Extracted page text data =>
• • • • •

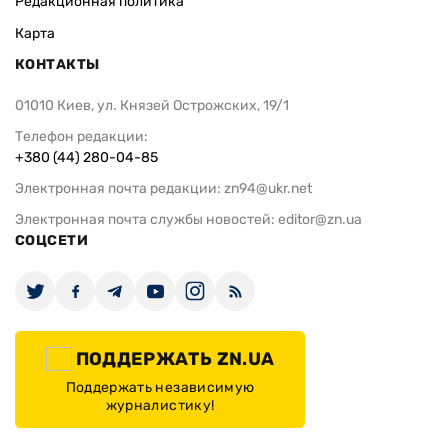
Редакционная политика
Карта
КОНТАКТЫ
01010 Киев, ул. Князей Острожских, 19/1
Телефон редакции:
+380 (44) 280-04-85
Электронная почта редакции:
zn94@ukr.net
Электронная почта службы новостей:
editor@zn.ua
СОЦСЕТИ
ПОДДЕРЖАТЬ ZN.UA
Поддержать независимую
журналистику!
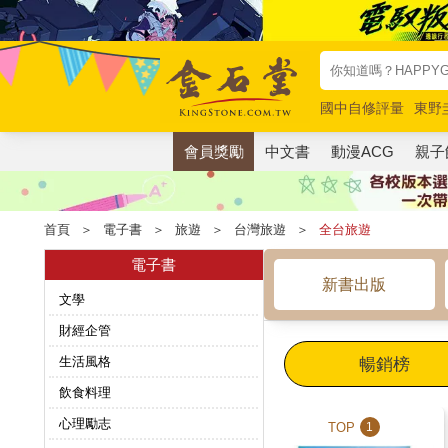
國中自修評量
東野
唯紅花綻放
奧德賽
會員獎勵
中文書
動漫ACG
親子
首頁
＞
電子書
＞
旅遊
＞
台灣旅遊
＞
全台旅遊
電子書
新書出版
文學
財經企管
生活風格
暢銷榜
飲食料理
心理勵志
TOP
1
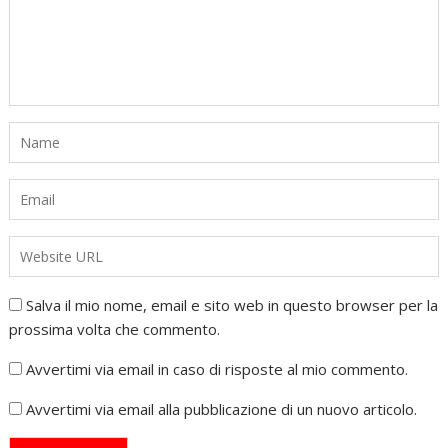
Salva il mio nome, email e sito web in questo browser per la
prossima volta che commento.
Avvertimi via email in caso di risposte al mio commento.
Avvertimi via email alla pubblicazione di un nuovo articolo.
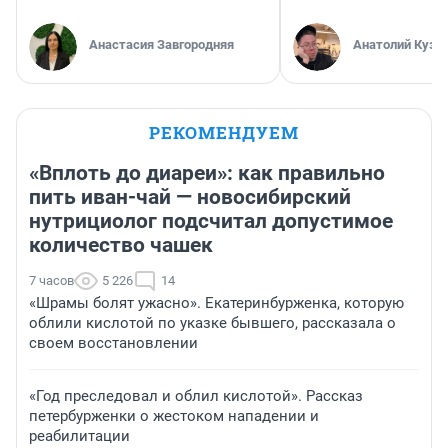
Анастасия Завгородняя
Анатолий Кузн
РЕКОМЕНДУЕМ
«Вплоть до диареи»: как правильно
пить иван-чай — новосибирский
нутрициолог подсчитал допустимое
количество чашек
7 часов
5 226
14
«Шрамы болят ужасно». Екатеринбурженка, которую
облили кислотой по указке бывшего, рассказала о
своем восстановлении
«Год преследовал и облил кислотой». Рассказ
петербурженки о жестоком нападении и
реабилитации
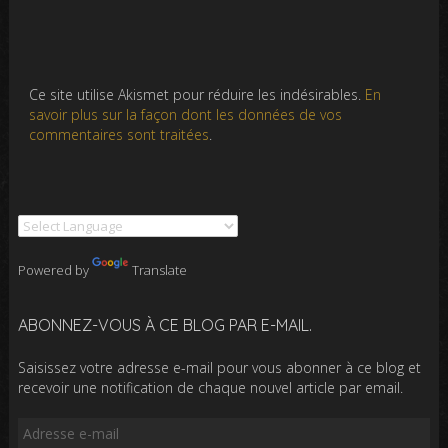
Ce site utilise Akismet pour réduire les indésirables.
En
savoir plus sur la façon dont les données de vos
commentaires sont traitées
.
Powered by
Translate
ABONNEZ-VOUS À CE BLOG PAR E-MAIL.
Saisissez votre adresse e-mail pour vous abonner à ce blog et
recevoir une notification de chaque nouvel article par email.
Adresse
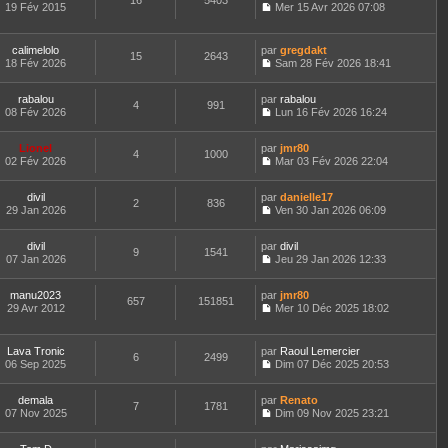
16
5403
e
t
19 Fév 2015
Mer 15 Avr 2026 07:08
d
C
e
e
o
r
r
n
l
calimelolo
par
gregdakt
n
15
2643
s
e
18 Fév 2026
Sam 28 Fév 2026 18:41
i
u
d
C
e
l
e
o
r
t
r
rabalou
par
n
rabalou
4
991
m
e
n
08 Fév 2026
s
Lun 16 Fév 2026 16:24
e
r
i
C
u
s
l
e
o
l
s
e
Lionel
par
r
n
jmr80
t
4
1000
a
d
02 Fév 2026
m
s
Mar 03 Fév 2026 22:04
e
g
C
e
e
u
r
e
o
r
s
l
l
divil
par
n
danielle17
n
s
t
2
836
e
29 Jan 2026
s
Ven 30 Jan 2026 06:09
i
a
e
d
C
u
e
g
r
e
o
l
r
e
l
r
divil
par
n
divil
t
m
9
1541
e
n
07 Jan 2026
s
Jeu 29 Jan 2026 12:33
e
e
d
i
C
u
r
s
e
e
o
l
l
s
r
r
manu2023
par
n
jmr80
t
657
151851
e
a
n
m
29 Avr 2012
s
Mer 10 Déc 2025 18:02
e
d
g
i
C
e
u
r
e
e
e
o
s
l
l
r
r
n
s
t
e
Lava Tronic
par
Raoul Lemercier
n
m
6
2499
s
a
e
d
06 Sep 2025
Dim 07 Déc 2025 20:53
i
e
u
g
r
C
e
e
s
l
e
l
o
r
r
s
t
e
demala
par
n
Renato
n
m
7
1781
a
e
d
07 Nov 2025
s
Dim 09 Nov 2025 23:21
i
e
g
r
C
e
u
e
s
e
l
o
r
l
r
s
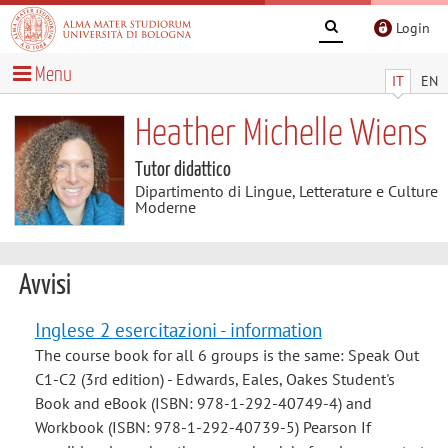
Login
Menu
IT
EN
Heather Michelle Wiens
Tutor didattico
Dipartimento di Lingue, Letterature e Culture
Moderne
Avvisi
Inglese 2 esercitazioni - information
The course book for all 6 groups is the same: Speak Out
C1-C2 (3rd edition) - Edwards, Eales, Oakes Student's
Book and eBook (ISBN: 978-1-292-40749-4) and
Workbook (ISBN: 978-1-292-40739-5) Pearson If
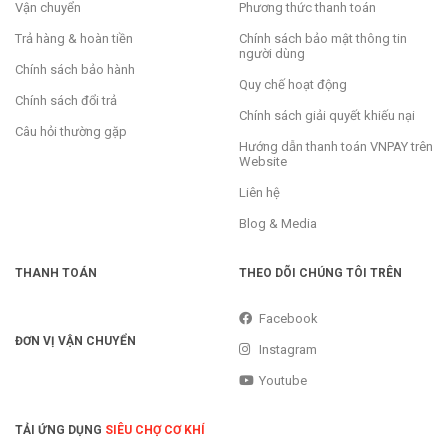
Vận chuyển
Phương thức thanh toán
Trả hàng & hoàn tiền
Chính sách bảo mật thông tin
người dùng
Chính sách bảo hành
Quy chế hoạt động
Chính sách đổi trả
Chính sách giải quyết khiếu nại
Câu hỏi thường gặp
Hướng dẫn thanh toán VNPAY trên
Website
Liên hệ
Blog & Media
THANH TOÁN
THEO DÕI CHÚNG TÔI TRÊN
Facebook
ĐƠN VỊ VẬN CHUYỂN
Instagram
Youtube
TẢI ỨNG DỤNG
SIÊU CHỢ CƠ KHÍ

• • • • •

How to complete this task =>
Find "ISBN" in the data above. Report each line where it appears.

Your response =>
Book and eBook (ISBN: 978-1-292-40749-4) and
Workbook (ISBN: 978-1-292-40739-5) Pearson If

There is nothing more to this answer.